Third, firms earn credit for cooperation. Acting quickly, proactively and comprehensively to address issues is the core goal of FINRA’s credit-for-cooperation policy. Schroeder noted that FINRA currently is reviewing the 10-year-old policy and expects to issue updated guidance this year.
Fourth, actions by other regulators will be considered. In the securities regulatory space, there often is regulatory duplication. Schroeder notes that, with limited resources, there is often little need to duplicate the actions taken by other regulators. Notably, Schroeder also references sanctions imposed internally by the firm. If the regulatory actions and/or internal firm sanctions effectively address the issues, then FINRA should not have to bring an action. While these concepts are included in FINRA’s Sanction Guidelines, historically they have not always been evaluated appropriately. The hope and expectation is that, with the new commitment to be more effective and efficient, FINRA will appropriately defer to other regulators or the firm’s own sanctions if either addresses the conduct.
Schroeder explained that, in determining sanctions to recommend, her department will abide by the following core principles:
Tailor to address the root cause more effectively.
Incentivize remediation of systemic issues.

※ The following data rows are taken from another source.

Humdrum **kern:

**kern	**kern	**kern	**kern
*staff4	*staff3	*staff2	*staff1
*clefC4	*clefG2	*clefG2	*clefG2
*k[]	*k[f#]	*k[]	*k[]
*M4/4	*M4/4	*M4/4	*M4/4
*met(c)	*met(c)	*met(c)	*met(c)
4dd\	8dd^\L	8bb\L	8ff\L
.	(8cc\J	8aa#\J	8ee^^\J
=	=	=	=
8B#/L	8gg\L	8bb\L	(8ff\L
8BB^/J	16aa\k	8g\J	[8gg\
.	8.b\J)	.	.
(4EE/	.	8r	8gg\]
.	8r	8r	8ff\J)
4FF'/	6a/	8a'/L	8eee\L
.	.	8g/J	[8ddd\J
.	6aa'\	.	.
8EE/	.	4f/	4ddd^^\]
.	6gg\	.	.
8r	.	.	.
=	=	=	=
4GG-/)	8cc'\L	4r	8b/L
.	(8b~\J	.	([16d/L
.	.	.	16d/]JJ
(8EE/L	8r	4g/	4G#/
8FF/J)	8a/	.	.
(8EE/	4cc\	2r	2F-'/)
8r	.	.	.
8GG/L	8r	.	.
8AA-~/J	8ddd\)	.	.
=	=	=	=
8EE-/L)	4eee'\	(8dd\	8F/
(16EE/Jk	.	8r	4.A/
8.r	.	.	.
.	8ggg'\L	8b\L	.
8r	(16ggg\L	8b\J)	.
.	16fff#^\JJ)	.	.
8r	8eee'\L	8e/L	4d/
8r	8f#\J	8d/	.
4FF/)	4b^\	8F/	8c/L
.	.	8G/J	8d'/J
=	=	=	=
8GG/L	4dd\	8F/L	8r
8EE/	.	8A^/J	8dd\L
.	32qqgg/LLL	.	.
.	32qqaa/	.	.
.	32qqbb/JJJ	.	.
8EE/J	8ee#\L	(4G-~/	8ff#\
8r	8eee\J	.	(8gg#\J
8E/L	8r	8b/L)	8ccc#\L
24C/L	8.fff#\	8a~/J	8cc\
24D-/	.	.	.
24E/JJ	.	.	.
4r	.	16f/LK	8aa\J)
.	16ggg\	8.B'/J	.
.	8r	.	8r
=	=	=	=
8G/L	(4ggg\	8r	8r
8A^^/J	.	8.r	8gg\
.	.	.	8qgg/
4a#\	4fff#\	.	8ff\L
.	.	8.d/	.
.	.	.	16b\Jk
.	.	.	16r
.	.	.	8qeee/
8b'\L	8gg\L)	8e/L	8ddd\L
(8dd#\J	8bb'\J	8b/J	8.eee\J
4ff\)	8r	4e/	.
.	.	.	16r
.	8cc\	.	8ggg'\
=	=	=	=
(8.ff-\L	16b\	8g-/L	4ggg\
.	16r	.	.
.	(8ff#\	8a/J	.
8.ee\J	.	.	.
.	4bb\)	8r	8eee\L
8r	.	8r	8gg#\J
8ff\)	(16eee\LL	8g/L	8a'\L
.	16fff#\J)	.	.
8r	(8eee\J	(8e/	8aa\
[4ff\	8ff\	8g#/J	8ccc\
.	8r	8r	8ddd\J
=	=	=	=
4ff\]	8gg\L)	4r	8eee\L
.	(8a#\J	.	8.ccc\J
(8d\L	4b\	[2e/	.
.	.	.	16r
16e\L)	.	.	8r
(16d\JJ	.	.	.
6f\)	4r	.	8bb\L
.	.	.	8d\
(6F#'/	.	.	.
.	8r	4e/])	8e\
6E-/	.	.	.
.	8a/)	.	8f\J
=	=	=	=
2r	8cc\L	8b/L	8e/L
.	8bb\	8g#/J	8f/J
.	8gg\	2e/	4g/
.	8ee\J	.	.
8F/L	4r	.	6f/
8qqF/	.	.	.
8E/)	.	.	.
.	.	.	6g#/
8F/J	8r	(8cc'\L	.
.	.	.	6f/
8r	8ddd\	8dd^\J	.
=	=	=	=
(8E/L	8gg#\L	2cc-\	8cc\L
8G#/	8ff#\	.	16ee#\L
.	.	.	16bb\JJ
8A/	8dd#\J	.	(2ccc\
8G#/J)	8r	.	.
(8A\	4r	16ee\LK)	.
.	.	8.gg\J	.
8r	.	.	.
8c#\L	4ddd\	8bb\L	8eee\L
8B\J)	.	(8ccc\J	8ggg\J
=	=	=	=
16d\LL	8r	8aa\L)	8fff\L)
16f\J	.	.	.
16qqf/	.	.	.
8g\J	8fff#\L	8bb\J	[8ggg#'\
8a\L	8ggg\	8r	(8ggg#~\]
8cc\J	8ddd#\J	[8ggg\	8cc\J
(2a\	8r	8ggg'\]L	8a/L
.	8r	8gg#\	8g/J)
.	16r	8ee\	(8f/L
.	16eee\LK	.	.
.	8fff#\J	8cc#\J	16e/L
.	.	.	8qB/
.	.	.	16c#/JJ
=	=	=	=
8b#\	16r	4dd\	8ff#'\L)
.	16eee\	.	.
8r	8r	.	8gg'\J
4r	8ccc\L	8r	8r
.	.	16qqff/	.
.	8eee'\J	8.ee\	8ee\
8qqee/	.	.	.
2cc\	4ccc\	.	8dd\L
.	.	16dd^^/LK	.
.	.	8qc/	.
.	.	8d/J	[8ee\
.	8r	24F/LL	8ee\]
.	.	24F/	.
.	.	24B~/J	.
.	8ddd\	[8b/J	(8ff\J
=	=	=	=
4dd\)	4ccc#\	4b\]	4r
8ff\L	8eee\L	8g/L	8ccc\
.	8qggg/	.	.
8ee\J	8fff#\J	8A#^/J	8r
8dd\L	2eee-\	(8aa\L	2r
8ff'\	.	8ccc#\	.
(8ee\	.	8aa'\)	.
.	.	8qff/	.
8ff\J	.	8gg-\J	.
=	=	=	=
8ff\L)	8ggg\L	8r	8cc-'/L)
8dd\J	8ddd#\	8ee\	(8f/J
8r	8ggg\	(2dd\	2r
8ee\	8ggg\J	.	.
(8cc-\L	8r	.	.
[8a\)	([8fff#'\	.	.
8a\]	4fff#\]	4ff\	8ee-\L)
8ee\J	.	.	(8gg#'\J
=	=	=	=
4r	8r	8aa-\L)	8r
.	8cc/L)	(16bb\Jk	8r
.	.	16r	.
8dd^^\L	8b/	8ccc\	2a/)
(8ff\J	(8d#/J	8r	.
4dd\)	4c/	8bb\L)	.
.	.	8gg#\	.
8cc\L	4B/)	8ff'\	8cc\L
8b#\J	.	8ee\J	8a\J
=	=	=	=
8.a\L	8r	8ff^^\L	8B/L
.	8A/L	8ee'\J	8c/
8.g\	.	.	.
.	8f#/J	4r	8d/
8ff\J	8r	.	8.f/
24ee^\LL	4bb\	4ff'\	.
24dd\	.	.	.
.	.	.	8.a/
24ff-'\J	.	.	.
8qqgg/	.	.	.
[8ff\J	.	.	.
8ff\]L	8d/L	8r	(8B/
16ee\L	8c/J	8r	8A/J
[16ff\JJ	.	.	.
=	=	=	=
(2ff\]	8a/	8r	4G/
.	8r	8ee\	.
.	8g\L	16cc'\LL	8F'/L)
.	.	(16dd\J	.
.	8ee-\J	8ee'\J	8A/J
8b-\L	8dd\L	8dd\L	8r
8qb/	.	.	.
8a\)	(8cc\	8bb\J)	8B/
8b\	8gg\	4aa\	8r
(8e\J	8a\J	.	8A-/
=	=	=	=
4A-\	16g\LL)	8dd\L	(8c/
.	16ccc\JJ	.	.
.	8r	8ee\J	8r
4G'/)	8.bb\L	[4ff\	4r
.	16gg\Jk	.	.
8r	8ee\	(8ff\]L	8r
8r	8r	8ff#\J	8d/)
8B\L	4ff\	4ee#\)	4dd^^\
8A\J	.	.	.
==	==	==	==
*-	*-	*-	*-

Reflect credit for cooperation.
Reflect action by other regulators or firms.
The last guiding principle enunciated in Schroeder’s remarks is a goal to ensure that the documents issued in disciplinary actions clearly spell out the legal framework underlying the action. Many in the industry review disciplinary actions to inform and guide their own conduct. No one benefits if all are left scratching their heads as to why a case was brought, an individual sued or a sanction imposed.
The challenge is that firms and individuals on the other side of the negotiating table have an important interest in how the settlement document is worded. Among other things, there are often disagreements on the facts underlying the action and on whether certain facts are relevant and should be included. In her remarks, Schroeder recognized the difficulty, noting that the negotiation process often challenges FINRA in terms of spelling out all of the details. She committed the Enforcement Department to working to find the right balance to ensure that the information explaining the “why” is included in the documents. Proposed respondents and their counsel in negotiations will need to be vigilant when negotiating language in settlement documents regarding this changed approach.

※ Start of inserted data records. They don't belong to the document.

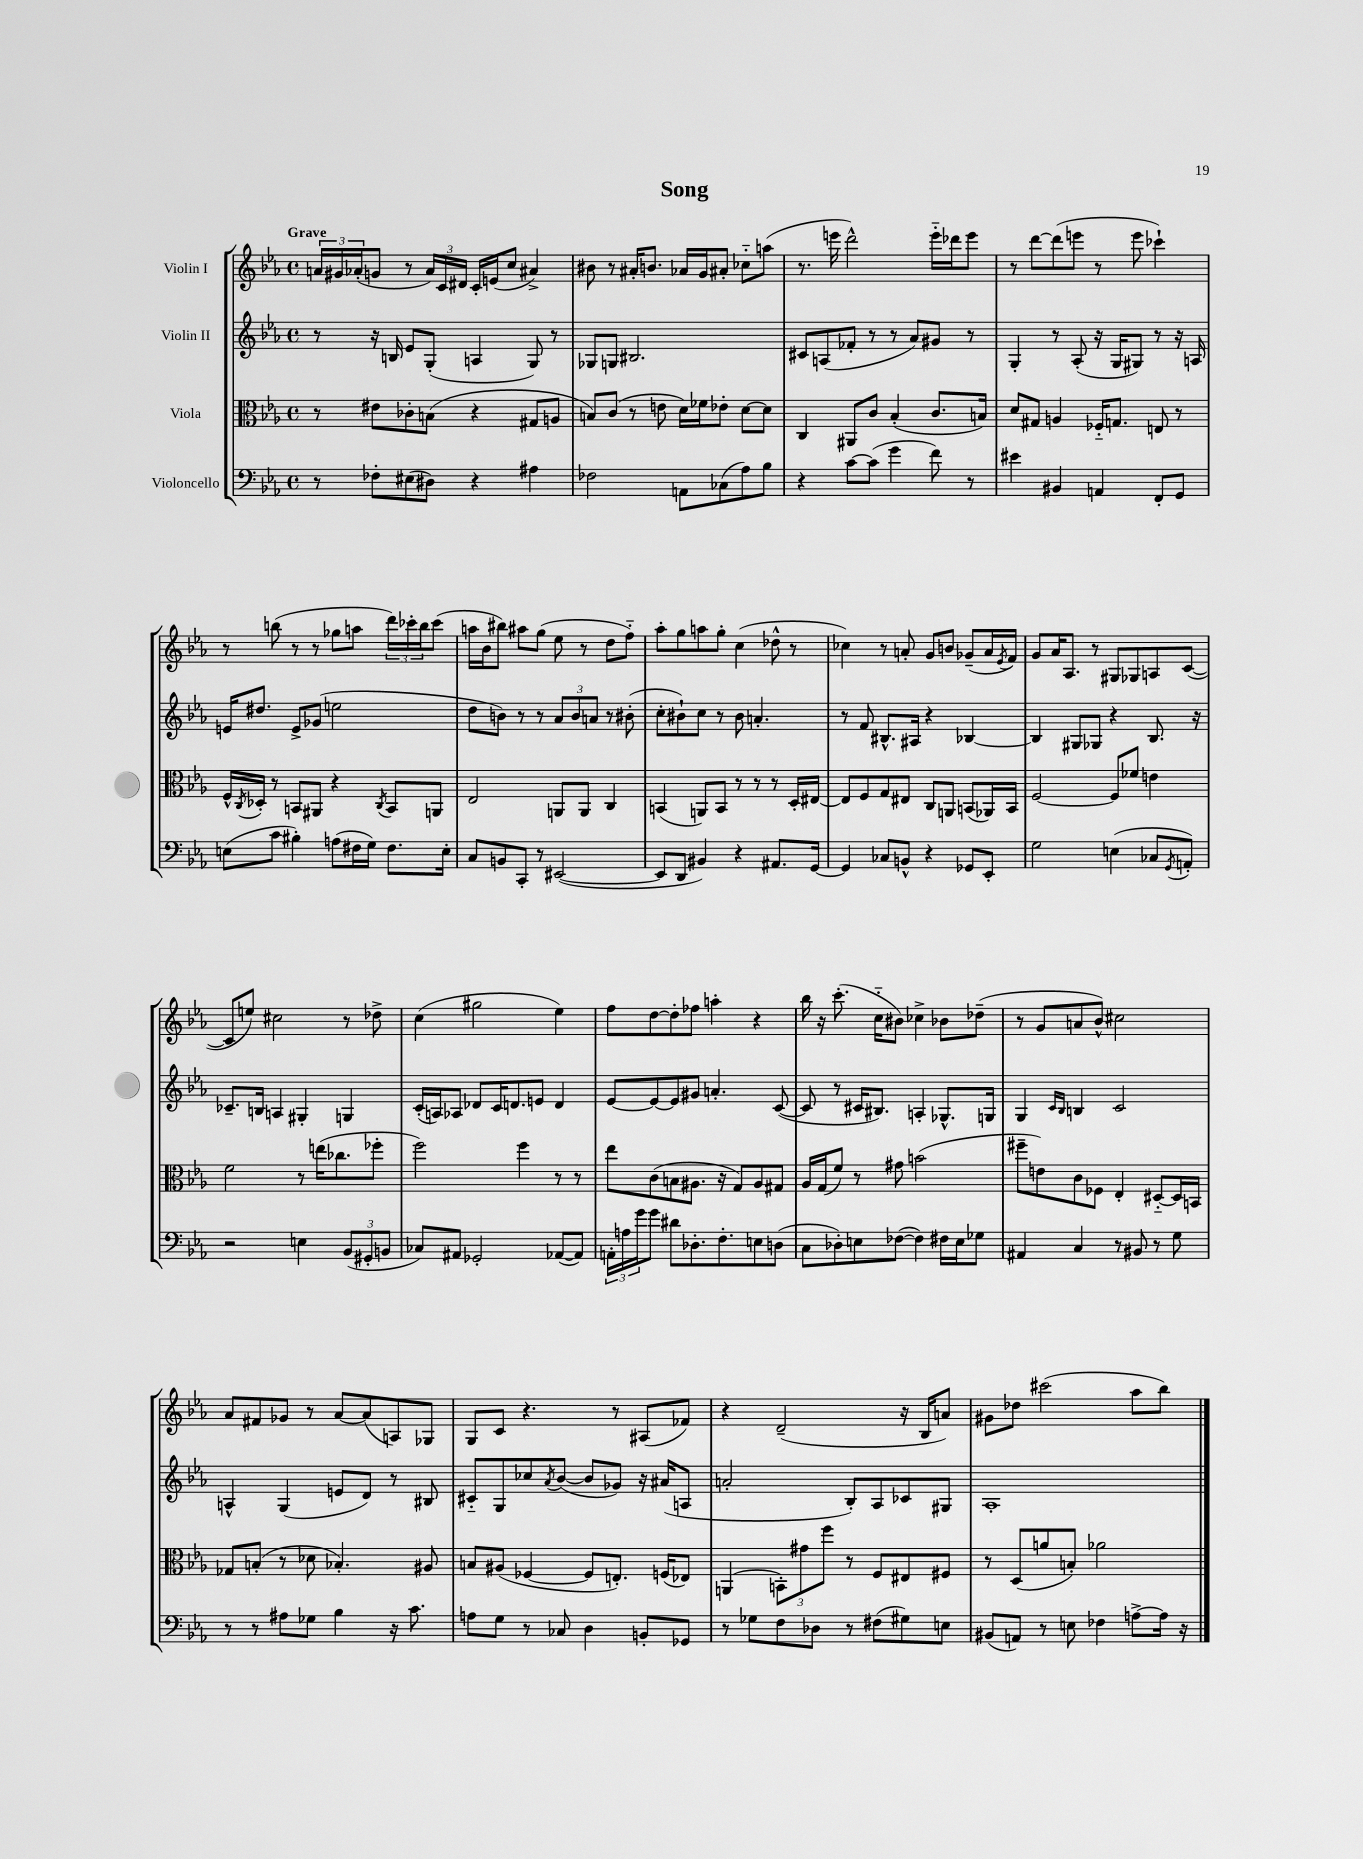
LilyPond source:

\header { title = "Song" }
<<
\new StaffGroup <<
\new Staff = "s0" \with { instrumentName = "Violin I" } {
    \clef treble \key ees \major \defaultTimeSignature \time 4/4 \tempo "Grave"
    \tuplet 3/2 { a'16 gis'16 aes'16-.( } g'8 r8 \tuplet 3/2 { aes'16) c'16 dis'16 } c'16-. e'16( c''8 ais'4->) |
    bis'8 r8 ais'16-. b'8. aes'16 g'16 ais'8-. ces''8-_ a''8( |
    r8. e'''16 d'''2-^) e'''16-_ des'''16 e'''8 |
    r8 d'''8~ d'''8( e'''8 r8 e'''8 ces'''4-!) |
    r8 b''8( r8 r8 ges''8 a''8 \tuplet 3/2 { d'''16) ces'''16-. b''16 } ces'''8( |
    a''16 bes'16 bis''8) ais''8 g''8( ees''8 r8 d''8 f''8-_) |
    aes''8-. g''8 a''8 g''8-. c''4( des''8-^ r8 |
    ces''4) r8 a'8-. g'8 b'8 ges'8--( a'16 \acciaccatura { ees'8 } f'16) |
    g'8 aes'16 aes8. r8 gis8 ges8 a8 c'8~( |
    c'8 e''8) cis''2 r8 des''8-> |
    c''4( gis''2 ees''4) |
    f''8 d''8~ d''8-. fes''8 a''4-. r4 |
    bes''16 r16 c'''8.-.( c''16-_ bis'8) ces''4-> bes'8 des''8--( |
    r8 g'8 a'8 bes'8-^) cis''2 |
    aes'8 fis'8 ges'8 r8 aes'8~ aes'8( a8) ges8 |
    g8 c'8 r4. r8 ais8( fes'8) |
    r4 d'2--( r16 bes16 a'8) |
    gis'8 des''8 cis'''2( aes''8 bes''8) \bar "|." |
}
\new Staff = "s1" \with { instrumentName = "Violin II" } {
    \clef treble \key ees \major \defaultTimeSignature \time 4/4
    r8 r16 b16 ees'8 g8-.( a4 g8) r8 |
    ges8 g8 bis2. |
    cis'8 a8( fes'8-. r8 r8 aes'8) gis'8 r8 |
    g4-. r8 aes8-.( r16 g16 gis8) r8 r16 a16 |
    e'16 dis''8. e'8-> ges'8( e''2 |
    d''8 b'8) r8 r8 \tuplet 3/2 { aes'8 b'8 a'8 } r8 bis'8-.( |
    c''8-. bis'8-!) c''8 r8 bis'8 a'4.-. |
    r8 f'8 bis8.-^ ais16 r4 bes4~ |
    bes4 gis8 ges8 r4 bes8. r16 |
    ces'8.-- b16 a4 gis4-. g4 |
    c'16-.( a16) aes8 des'8 c'16 d'8. e'8 d'4 |
    ees'8~ ees'8~ ees'8 gis'8 a'4.-. c'8~( |
    c'8 r8 cis'16 bis8.) a4-. ges8.-^ g16 |
    g4 \grace { c'16 bes16 } b4 c'2 |
    a4-^ g4( e'8 d'8) r8 bis8 |
    cis'8-_ g8 ces''8 \acciaccatura { aes'8 } bes'8~( bes'8 ges'8) r16 ais'16( a8 |
    a'2-. bes8-.) aes8 ces'8 gis8 |
    aes1-. \bar "|." |
}
\new Staff = "s2" \with { instrumentName = "Viola" } {
    \clef alto \key ees \major \defaultTimeSignature \time 4/4
    r8 eis'8 ces'8-. b8( r4 gis8 a8 |
    b8) c'8( r8 e'8 d'16) fes'16 ees'8-. d'8~ d'8 |
    c4 ais,8 c'8 bes4-.( c'8. b16) |
    d'8 gis8 a4 fes16-_ g8. e8 r8 |
    f16-^ \acciaccatura { c8 } des16-. r8 b,8 ais,8 r4 \acciaccatura { c8 } b,8 a,8 |
    ees2 a,8 a,8 c4 |
    b,4( a,8) b,8 r8 r8 r8 d16-. eis16~ |
    eis8 f8 g8 eis8 c8 a,8 b,8( aes,16) b,16 |
    f2~ f8 fes'8 e'4 |
    f'2 r8 e''16( ces''8. fes''8-. |
    f''2) f''4 r8 r8 |
    ees''8 c'8( b8 ais8. r16 g8) ais8 gis8 |
    aes16 g16( f'8) r8 gis'8 b'2( |
    fis''8-- e'8) c'8 fes8 ees4-. dis8~-_ dis16 b,16 |
    ges8 b8-.( r8 des'8 bes4.-.) ais8 |
    b8 ais8( fes4~ fes8 e8.-.) f16( ees8) |
    a,4( \tuplet 3/2 { b,8-.) gis'8 f''8 } r8 f8 eis8 fis8 |
    r8 d8( a'8 b8-.) aes'2 \bar "|." |
}
\new Staff = "s3" \with { instrumentName = "Violoncello" } {
    \clef bass \key ees \major \defaultTimeSignature \time 4/4
    r8 fes8-. eis8( dis8) r4 ais4 |
    fes2 a,8 ces8( aes8) bes8 |
    r4 c'8~ c'8( g'4 f'8) r8 |
    eis'4 bis,4 a,4 f,8-. g,8 |
    e8( c'8 bis4-.) a8( fis16 g16) fis8. e16-. |
    c8 b,8 c,8-. r8 eis,2~( |
    eis,8 d,8 bis,4) r4 ais,8. g,16~ |
    g,4 ces8 b,8-^ r4 ges,8 ees,8-. |
    g2 e4( ces8 \acciaccatura { g,8 } a,8-.) |
    r2 e4 \tuplet 3/2 { bes,8( gis,8-. b,8 } |
    ces8) ais,8 ges,2-. aes,8~( aes,8) |
    \tuplet 3/2 { a,16-. a16 g'16 } g'8 dis'8 des8.-. f8.-. e8 d8( |
    c8 des8-.) e8 fes8~( fes4) fis16 e16 ges8 |
    ais,4 c4 r8 bis,8 r8 g8 |
    r8 r8 ais8 ges8 bes4 r16 c'8. |
    a8 g8 r8 ces8 d4 b,8-. ges,8 |
    r8 ges8 f8 des8 r8 fis8( gis8) e8 |
    bis,8( a,8) r8 e8 fes4 a8~-> a16 r16 \bar "|." |
}
>>
>>
\layout { \context { \Score \remove "Bar_number_engraver" } }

Finally, Schroeder discussed the need to avoid “rule-making by enforcement.” Both Schroeder and Cook, in his remarks at SIFMA, distinguish “regulation by enforcement,” which is an effective tool to appropriately address deficient conduct, from “rulemaking by enforcement,” which both leaders noted was not an acceptable regulatory response. Enforcement leadership is committed to identifying them early and will seek input from experts outside the department to ensure that the right regulatory response is achieved. Firms will need to be vigilant as well and ensure such issues are appropriately identified and raised within FINRA.
6. What Should Firms/Individuals Do to Meet the New Expectations?
One, if customers/investors were harmed, provide restitution. Second, fix what is broken — the sooner the better. The longer deficiencies continue, the more likely an enforcement action. Third, review compliance, controls and supervision programs to ensure they have sufficient resources, focus, commitments, escalations and follow-up. FINRA’s goal, as stated, is to incentivize compliance — to ensure that paying a fine is not just the cost of doing business and cheaper than having the right systems and processes in place to comply. Fourth, review the guidelines Schroeder spells out in her speech and, if the situation arises, go into discussions with FINRA staff armed with information supporting your position on the issues that organization officials have publicly stated matter to them.